As to the defendants’ instructions, we are of opinion they were all properly refused, except the last, which should have been given. It is as follows:
“ The court instructs the jury for the defendants, that, if they believe from the evidence, that, at the time of the commencement of this suit, Charles Chiniquy and Gustave Demurs only occupied the premises for the purposes of a minister to conduct public worship, and as a school teacher, and that they so occupied the premises in the employ of the society or corporation known as the Christian Catholic church at St. Anne, and under their direction, and had no other nor further possession or control of the premises, and that the trustees of said corporation or society had the actual possession of the property, then the plaintiff can not recover in this suit against Chiniquy and Gustave Demurs.”
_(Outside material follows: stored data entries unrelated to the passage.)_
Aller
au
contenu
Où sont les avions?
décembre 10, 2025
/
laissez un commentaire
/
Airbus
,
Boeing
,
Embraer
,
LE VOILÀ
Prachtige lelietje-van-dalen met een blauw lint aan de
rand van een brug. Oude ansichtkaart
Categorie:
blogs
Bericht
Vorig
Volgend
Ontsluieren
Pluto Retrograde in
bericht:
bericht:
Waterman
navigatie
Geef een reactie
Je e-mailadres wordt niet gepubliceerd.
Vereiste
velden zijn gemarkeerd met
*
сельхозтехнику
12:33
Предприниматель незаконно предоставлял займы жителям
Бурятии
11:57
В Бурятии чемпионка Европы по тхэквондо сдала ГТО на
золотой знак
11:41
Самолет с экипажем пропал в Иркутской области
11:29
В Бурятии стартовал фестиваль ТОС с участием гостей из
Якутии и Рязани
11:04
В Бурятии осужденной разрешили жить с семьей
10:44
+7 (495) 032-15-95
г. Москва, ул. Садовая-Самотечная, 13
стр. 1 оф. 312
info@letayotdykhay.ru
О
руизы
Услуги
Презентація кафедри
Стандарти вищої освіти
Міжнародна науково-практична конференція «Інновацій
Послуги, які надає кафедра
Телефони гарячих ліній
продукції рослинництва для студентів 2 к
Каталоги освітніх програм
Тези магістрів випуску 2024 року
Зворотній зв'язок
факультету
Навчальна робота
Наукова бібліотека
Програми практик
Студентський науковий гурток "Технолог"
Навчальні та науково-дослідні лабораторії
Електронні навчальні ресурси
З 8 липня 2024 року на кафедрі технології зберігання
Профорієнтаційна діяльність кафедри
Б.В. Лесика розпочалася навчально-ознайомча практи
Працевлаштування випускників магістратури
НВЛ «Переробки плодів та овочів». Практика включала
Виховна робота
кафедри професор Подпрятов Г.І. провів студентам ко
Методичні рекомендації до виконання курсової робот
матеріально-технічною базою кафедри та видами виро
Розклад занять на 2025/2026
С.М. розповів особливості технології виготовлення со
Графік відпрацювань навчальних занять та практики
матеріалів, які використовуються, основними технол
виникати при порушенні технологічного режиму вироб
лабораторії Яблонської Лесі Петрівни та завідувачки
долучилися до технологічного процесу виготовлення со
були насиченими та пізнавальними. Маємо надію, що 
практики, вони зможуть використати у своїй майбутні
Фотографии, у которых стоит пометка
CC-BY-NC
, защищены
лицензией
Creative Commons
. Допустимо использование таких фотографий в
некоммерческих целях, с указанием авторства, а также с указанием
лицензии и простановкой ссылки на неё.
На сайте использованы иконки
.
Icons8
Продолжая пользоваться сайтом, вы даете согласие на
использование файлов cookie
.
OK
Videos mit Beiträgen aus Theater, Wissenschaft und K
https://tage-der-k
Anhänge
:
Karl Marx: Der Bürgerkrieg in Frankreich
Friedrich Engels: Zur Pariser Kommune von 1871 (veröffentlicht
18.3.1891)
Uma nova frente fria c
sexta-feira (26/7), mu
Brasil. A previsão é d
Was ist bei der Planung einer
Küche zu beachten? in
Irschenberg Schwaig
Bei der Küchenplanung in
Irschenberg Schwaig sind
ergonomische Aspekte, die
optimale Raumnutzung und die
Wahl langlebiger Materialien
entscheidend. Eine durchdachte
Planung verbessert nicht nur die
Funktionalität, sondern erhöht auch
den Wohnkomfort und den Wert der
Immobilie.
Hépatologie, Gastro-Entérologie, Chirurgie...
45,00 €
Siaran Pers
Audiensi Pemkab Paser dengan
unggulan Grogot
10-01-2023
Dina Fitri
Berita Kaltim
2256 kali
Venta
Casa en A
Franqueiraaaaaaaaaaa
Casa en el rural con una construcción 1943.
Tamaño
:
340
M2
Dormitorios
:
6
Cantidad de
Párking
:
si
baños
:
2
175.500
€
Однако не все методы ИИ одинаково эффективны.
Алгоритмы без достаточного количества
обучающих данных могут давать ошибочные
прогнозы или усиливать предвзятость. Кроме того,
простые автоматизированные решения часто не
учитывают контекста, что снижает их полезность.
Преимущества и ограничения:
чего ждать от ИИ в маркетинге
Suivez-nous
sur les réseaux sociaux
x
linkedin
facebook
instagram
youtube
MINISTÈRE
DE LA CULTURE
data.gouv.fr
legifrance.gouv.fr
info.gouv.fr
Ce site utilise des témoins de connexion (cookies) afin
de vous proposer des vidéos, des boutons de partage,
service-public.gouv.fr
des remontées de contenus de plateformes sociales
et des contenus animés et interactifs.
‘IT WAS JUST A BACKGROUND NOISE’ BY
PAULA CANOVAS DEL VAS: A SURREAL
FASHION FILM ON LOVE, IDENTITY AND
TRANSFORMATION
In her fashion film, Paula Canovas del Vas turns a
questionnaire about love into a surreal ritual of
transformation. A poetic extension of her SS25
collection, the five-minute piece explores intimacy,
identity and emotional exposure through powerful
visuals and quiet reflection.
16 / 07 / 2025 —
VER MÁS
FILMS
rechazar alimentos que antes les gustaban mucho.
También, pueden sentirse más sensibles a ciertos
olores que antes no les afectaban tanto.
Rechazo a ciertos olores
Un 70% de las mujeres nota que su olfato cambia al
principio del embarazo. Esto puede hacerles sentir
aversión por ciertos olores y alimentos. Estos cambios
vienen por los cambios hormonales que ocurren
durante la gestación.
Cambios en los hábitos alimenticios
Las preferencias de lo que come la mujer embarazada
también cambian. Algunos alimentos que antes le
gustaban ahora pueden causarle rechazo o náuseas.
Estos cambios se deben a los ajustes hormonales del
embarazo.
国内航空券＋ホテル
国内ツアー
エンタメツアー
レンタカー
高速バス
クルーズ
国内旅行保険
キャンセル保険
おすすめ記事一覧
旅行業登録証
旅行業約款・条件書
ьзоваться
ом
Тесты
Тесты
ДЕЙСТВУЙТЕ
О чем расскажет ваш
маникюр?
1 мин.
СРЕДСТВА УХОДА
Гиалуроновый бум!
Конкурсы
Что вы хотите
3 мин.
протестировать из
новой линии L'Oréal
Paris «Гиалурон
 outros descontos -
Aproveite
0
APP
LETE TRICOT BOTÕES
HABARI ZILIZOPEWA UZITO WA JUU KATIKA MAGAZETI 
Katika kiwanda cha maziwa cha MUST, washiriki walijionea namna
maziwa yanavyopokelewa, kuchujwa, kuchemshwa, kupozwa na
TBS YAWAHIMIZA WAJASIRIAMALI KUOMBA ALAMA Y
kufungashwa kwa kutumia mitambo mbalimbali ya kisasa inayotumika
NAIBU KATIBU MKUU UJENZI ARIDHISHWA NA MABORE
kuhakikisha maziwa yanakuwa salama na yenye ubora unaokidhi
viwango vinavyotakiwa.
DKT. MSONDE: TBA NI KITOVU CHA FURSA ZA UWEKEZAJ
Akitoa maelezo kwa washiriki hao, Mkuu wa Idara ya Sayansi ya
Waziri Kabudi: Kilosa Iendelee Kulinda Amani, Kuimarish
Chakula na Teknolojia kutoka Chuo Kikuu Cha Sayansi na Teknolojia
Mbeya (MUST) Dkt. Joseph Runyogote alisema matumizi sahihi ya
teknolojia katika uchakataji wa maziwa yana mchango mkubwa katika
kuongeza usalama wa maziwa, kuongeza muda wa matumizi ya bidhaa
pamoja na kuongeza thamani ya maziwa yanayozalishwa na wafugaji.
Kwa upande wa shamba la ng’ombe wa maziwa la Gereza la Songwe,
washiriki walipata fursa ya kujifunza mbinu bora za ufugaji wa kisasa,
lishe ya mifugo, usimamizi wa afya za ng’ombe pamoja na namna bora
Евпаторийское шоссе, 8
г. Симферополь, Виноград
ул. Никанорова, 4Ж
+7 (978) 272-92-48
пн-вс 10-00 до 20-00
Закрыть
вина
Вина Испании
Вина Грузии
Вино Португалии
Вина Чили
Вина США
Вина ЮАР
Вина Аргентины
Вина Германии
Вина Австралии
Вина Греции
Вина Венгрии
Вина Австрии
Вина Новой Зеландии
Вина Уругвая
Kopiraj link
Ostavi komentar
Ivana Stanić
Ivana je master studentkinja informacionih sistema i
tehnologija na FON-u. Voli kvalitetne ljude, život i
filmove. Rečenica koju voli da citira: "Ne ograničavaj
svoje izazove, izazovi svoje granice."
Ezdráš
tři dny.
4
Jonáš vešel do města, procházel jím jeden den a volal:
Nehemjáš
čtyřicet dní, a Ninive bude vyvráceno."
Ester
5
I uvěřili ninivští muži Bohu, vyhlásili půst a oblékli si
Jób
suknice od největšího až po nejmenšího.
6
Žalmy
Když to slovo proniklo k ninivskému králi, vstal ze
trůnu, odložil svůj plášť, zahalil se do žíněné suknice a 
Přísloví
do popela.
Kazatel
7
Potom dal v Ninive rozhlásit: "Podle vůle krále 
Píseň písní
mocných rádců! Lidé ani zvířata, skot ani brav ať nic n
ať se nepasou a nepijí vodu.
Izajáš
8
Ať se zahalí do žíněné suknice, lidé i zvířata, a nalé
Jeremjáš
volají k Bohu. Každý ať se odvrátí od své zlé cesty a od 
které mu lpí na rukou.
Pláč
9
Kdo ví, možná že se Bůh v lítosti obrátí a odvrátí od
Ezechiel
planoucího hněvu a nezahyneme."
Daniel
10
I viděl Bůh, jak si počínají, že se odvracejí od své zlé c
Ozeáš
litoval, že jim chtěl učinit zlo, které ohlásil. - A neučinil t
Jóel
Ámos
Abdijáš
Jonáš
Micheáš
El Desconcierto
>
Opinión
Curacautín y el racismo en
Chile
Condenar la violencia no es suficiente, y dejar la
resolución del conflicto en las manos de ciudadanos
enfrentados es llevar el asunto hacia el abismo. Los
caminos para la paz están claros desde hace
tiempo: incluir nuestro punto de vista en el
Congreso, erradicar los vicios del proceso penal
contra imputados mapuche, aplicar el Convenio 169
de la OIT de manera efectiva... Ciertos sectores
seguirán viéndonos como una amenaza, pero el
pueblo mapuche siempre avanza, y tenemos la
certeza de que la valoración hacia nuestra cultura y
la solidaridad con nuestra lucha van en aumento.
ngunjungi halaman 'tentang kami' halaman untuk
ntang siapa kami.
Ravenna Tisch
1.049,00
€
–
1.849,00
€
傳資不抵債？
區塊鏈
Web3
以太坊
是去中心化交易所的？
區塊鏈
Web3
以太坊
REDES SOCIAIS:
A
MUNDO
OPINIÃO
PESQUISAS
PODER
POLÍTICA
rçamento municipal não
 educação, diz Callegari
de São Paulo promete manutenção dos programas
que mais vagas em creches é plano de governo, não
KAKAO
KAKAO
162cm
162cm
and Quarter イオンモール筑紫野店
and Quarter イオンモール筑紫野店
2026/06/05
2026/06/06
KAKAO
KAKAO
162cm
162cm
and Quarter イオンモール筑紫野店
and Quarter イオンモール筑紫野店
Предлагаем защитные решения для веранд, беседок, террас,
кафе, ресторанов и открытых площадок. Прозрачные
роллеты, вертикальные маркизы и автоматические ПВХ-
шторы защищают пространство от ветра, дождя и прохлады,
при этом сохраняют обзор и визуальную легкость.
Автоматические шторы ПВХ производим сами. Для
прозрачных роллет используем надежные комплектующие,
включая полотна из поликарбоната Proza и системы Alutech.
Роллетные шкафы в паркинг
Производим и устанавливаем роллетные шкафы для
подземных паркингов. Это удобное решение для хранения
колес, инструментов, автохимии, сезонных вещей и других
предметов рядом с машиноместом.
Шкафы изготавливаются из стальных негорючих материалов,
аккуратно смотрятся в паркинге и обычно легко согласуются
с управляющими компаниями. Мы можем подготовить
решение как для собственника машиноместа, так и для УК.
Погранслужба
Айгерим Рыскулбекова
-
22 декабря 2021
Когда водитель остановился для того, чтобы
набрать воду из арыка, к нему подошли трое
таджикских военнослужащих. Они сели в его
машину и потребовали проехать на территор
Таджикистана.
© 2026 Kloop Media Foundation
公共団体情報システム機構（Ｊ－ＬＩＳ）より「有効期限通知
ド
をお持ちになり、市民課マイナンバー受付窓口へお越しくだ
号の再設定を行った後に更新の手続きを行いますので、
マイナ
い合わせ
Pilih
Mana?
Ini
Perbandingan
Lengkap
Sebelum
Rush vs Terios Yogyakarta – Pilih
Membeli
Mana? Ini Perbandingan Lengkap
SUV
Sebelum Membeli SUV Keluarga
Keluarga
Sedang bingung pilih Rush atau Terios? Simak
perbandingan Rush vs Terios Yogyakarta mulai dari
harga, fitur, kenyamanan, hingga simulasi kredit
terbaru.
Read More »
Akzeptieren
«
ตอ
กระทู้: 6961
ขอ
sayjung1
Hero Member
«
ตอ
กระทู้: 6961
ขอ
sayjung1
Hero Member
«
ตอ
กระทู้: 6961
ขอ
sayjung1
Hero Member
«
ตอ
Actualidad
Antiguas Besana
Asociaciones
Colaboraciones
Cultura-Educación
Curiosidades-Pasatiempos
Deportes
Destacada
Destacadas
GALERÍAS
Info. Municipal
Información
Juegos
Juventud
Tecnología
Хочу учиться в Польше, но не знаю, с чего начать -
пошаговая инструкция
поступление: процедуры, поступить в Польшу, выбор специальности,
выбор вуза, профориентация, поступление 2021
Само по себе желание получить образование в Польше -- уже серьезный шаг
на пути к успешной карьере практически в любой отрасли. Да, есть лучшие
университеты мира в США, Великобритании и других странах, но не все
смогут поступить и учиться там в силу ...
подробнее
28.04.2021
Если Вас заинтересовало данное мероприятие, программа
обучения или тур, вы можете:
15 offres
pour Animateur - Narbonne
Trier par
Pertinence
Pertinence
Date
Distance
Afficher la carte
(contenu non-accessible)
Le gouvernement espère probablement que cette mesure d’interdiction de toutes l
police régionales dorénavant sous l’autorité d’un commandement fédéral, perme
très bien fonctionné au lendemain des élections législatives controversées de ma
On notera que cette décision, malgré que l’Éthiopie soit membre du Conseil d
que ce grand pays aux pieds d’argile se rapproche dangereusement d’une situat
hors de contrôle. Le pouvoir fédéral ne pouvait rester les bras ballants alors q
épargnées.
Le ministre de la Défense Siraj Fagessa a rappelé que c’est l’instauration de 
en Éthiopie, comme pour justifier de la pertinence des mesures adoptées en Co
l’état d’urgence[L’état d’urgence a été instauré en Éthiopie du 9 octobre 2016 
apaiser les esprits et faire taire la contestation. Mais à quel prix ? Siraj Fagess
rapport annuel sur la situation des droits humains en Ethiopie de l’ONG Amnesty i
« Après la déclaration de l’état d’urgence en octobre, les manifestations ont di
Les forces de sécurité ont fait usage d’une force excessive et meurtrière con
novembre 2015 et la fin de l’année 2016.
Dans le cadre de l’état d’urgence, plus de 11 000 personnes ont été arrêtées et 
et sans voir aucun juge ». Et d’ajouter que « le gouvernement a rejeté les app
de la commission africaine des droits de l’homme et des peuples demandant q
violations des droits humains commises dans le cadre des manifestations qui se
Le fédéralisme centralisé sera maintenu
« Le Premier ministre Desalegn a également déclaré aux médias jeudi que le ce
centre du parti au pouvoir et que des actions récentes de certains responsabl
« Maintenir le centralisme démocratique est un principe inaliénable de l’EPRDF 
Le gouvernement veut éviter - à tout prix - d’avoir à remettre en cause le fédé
This instruction excludes the idea that Charles Chiniquy and Gustave Demurs were in possession of the premises as tenants of the trustees, but is drawn on the hypothesis that they were merely their servants or employees performing their daily or weekly tasks upon the premises, and not the occupants in the sense of the ejectment law. It puts a case which, if believed by the jury, would no more render Chiniquy and Demurs liable to an action of ejectment, than would be the cashier and teller of a bank, if a suit was brought against the banking corporation to recover possession of the banking house. It surely cannot be said, that a clergyman who preaches on Sunday, or any *158other day of the week, in a church edifice, under the direction and employment of a religious corporation, is liable to an action of ejectment, and to be mulcted in costs at the suit of a person claiming the title against the corporation, if or is the hypothesis on which this instruction is drawn excluded by the stipulation in the cause, for that does not admit possession by Chiniquy and Demars. It is only on the ground that they are in possession, that such possession is admitted to be adverse to the plaintiff, leaving the question of possession debatable. The facts do not show it existed in them, but in the trustees by whom they were employed. As well might the claimant of a farm, bring his action against the men employed to cultivate the farm by the occupant in adverse possession. The action would not lie against such employees, they not being occupants in the sense of the ejectment law.
Refusing to give this instruction was error, and for the error the judgment must be reversed and the cause remanded.